DATA SUPPLIED:
.....
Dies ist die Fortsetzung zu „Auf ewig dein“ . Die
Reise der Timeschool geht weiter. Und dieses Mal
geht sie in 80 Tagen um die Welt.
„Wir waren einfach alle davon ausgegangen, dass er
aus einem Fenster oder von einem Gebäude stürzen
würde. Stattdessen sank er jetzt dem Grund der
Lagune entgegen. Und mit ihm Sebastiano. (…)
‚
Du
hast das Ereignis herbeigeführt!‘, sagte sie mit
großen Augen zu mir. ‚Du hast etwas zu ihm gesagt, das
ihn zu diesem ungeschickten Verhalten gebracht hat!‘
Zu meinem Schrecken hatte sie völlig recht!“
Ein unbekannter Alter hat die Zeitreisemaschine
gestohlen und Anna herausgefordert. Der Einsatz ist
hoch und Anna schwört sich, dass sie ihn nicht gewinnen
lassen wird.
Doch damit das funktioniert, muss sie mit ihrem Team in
.....
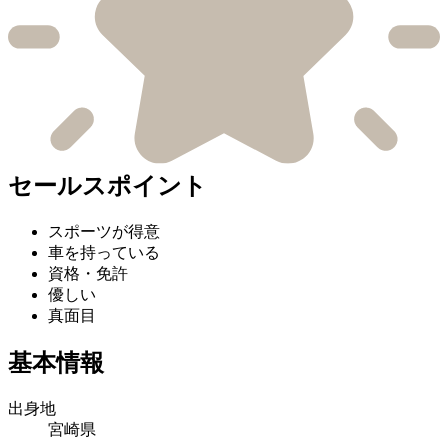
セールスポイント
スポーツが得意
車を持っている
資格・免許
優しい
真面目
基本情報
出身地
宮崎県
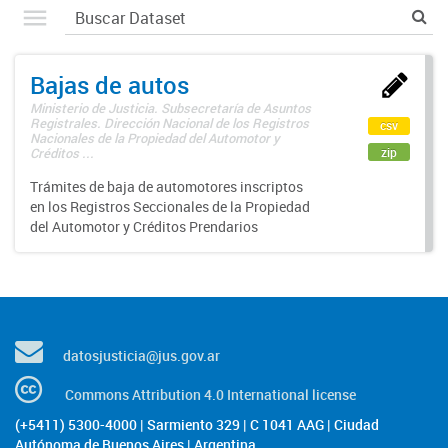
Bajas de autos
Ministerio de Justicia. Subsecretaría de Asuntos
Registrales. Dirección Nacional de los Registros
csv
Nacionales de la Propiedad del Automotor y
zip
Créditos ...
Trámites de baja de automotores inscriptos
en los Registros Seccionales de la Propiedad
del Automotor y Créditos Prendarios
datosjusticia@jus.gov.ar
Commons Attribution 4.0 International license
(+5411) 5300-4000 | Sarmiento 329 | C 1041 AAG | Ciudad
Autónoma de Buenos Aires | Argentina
.....
THE TASK:
Rewrite the lines starting at the one containing "Bajas de autos" and ending at the one containing "datosjusticia@jus.gov.ar", replacing "Créditos" with "Préstamos" and leaving everything else unchanged.

ANSWER SPACE:
Bajas de autos
Ministerio de Justicia. Subsecretaría de Asuntos
Registrales. Dirección Nacional de los Registros
csv
Nacionales de la Propiedad del Automotor y
zip
Préstamos ...
Trámites de baja de automotores inscriptos
en los Registros Seccionales de la Propiedad
del Automotor y Préstamos Prendarios
datosjusticia@jus.gov.ar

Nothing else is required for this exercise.